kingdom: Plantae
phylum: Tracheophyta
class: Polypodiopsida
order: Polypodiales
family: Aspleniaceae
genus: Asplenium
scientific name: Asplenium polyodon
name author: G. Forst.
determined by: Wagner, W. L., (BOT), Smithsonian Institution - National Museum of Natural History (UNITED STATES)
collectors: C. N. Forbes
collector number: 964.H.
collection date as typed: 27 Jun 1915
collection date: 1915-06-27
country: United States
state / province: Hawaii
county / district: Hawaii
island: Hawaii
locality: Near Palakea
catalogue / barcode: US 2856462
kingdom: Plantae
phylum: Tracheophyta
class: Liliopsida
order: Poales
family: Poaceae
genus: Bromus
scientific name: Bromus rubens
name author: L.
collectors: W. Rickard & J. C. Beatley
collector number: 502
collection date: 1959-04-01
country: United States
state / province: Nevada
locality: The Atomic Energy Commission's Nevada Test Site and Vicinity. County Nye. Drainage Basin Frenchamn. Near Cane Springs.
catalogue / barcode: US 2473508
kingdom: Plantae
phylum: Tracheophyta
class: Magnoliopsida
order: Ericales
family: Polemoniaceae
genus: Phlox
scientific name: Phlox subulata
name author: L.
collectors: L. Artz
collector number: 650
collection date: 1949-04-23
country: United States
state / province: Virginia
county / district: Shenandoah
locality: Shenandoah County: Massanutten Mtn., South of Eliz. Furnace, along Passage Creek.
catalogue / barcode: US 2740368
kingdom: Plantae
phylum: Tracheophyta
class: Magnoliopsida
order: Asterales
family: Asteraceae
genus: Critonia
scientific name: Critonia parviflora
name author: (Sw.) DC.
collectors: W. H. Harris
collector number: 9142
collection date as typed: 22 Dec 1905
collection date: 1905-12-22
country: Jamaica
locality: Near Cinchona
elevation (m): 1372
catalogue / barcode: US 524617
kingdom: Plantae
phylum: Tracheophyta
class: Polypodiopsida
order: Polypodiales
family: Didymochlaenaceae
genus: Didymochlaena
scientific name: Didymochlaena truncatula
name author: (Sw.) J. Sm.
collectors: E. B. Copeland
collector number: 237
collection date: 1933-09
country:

━━━━━━━━

Output all of the material above again, line for line, with no changes.

kingdom: Plantae
phylum: Tracheophyta
class: Polypodiopsida
order: Polypodiales
family: Aspleniaceae
genus: Asplenium
scientific name: Asplenium polyodon
name author: G. Forst.
determined by: Wagner, W. L., (BOT), Smithsonian Institution - National Museum of Natural History (UNITED STATES)
collectors: C. N. Forbes
collector number: 964.H.
collection date as typed: 27 Jun 1915
collection date: 1915-06-27
country: United States
state / province: Hawaii
county / district: Hawaii
island: Hawaii
locality: Near Palakea
catalogue / barcode: US 2856462
kingdom: Plantae
phylum: Tracheophyta
class: Liliopsida
order: Poales
family: Poaceae
genus: Bromus
scientific name: Bromus rubens
name author: L.
collectors: W. Rickard & J. C. Beatley
collector number: 502
collection date: 1959-04-01
country: United States
state / province: Nevada
locality: The Atomic Energy Commission's Nevada Test Site and Vicinity. County Nye. Drainage Basin Frenchamn. Near Cane Springs.
catalogue / barcode: US 2473508
kingdom: Plantae
phylum: Tracheophyta
class: Magnoliopsida
order: Ericales
family: Polemoniaceae
genus: Phlox
scientific name: Phlox subulata
name author: L.
collectors: L. Artz
collector number: 650
collection date: 1949-04-23
country: United States
state / province: Virginia
county / district: Shenandoah
locality: Shenandoah County: Massanutten Mtn., South of Eliz. Furnace, along Passage Creek.
catalogue / barcode: US 2740368
kingdom: Plantae
phylum: Tracheophyta
class: Magnoliopsida
order: Asterales
family: Asteraceae
genus: Critonia
scientific name: Critonia parviflora
name author: (Sw.) DC.
collectors: W. H. Harris
collector number: 9142
collection date as typed: 22 Dec 1905
collection date: 1905-12-22
country: Jamaica
locality: Near Cinchona
elevation (m): 1372
catalogue / barcode: US 524617
kingdom: Plantae
phylum: Tracheophyta
class: Polypodiopsida
order: Polypodiales
family: Didymochlaenaceae
genus: Didymochlaena
scientific name: Didymochlaena truncatula
name author: (Sw.) J. Sm.
collectors: E. B. Copeland
collector number: 237
collection date: 1933-09
country:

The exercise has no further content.